I am currently developing Go Queer, a ludic, locative media experiment that occurs on location, in the city, on the playful border between game and story, the present and the past, the queer and the straight. The game’s title is, of course, a playful nod to Pokémon Go, but it also enacts a double entendre, inviting its players to go (i.e., become) queer and to go queer (i.e., question, challenge). It builds the story of the city of Edmonton’s queer history by displaying text, images, video and audio in place and on location, as spatialized narrative. It invites its users to drift queerly through the city, discovering the hidden histories and memories that always surround us, yet also somehow always remain beyond are view. Its media augment city space, juxtaposing the past onto the present, creating a deep, queer narrative of place.

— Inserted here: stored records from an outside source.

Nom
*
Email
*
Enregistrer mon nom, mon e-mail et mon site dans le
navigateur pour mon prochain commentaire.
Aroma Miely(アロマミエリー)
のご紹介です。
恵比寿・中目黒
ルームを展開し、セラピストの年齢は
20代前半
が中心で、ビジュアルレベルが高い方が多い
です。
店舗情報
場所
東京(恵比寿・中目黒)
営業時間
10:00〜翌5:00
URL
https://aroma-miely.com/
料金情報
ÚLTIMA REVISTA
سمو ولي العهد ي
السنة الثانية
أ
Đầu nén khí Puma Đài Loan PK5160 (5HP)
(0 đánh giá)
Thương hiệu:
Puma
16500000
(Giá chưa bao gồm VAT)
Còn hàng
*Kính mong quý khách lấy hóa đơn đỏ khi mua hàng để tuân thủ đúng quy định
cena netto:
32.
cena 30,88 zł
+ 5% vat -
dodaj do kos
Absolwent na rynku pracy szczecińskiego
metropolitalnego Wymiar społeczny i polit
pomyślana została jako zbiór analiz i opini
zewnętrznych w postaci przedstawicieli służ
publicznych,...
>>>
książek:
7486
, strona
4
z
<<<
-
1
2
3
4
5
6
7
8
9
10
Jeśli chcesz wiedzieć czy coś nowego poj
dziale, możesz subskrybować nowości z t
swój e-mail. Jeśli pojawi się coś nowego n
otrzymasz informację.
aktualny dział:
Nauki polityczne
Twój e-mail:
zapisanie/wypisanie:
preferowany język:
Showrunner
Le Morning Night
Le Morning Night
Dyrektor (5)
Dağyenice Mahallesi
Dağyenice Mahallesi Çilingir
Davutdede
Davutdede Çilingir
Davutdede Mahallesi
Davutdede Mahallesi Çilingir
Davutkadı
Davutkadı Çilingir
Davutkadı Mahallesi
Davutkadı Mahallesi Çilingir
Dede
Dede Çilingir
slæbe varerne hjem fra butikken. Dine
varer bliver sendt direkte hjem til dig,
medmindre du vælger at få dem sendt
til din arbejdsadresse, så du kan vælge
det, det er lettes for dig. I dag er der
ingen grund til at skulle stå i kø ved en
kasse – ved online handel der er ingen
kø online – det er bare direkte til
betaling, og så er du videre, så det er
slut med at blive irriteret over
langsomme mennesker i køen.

In a recently published article on the app, I argue that the very structure of locative media can be theorized as a queer mechanic. I argue that “a productive and underrepresented setting for queer play is the space of the city itself and that the hybrid reality of locative media provides particular affordances to enable particularly queer navigations, occupations, and constructions of queer urban space” (Engel 2016). I am now exploring and fleshing out other theoretical underpinnings of the game’s composition, specifically the role of public space, public memory, and countermemory in creating a queer game space. I imagine this talk to be exploratory and open-ended, rather than presenting a tightly crafted argument. My goal is to engage in a conversation about how to think about queer spaces, and how to enact them in a locative/hybrid environment.
Maureen Engel is Assistant Professor and Director of Humanities Computing at the University of Alberta, and Director of the Canadian Institute for Research Computing in Arts (CIRCA). Formally trained as a textual scholar, her background is in cultural studies, queer theory, and feminist theory. Her principal research area is the spatial humanities, and the intricate relationships that inhere in and develop from the concepts of space, place, history, and narrative.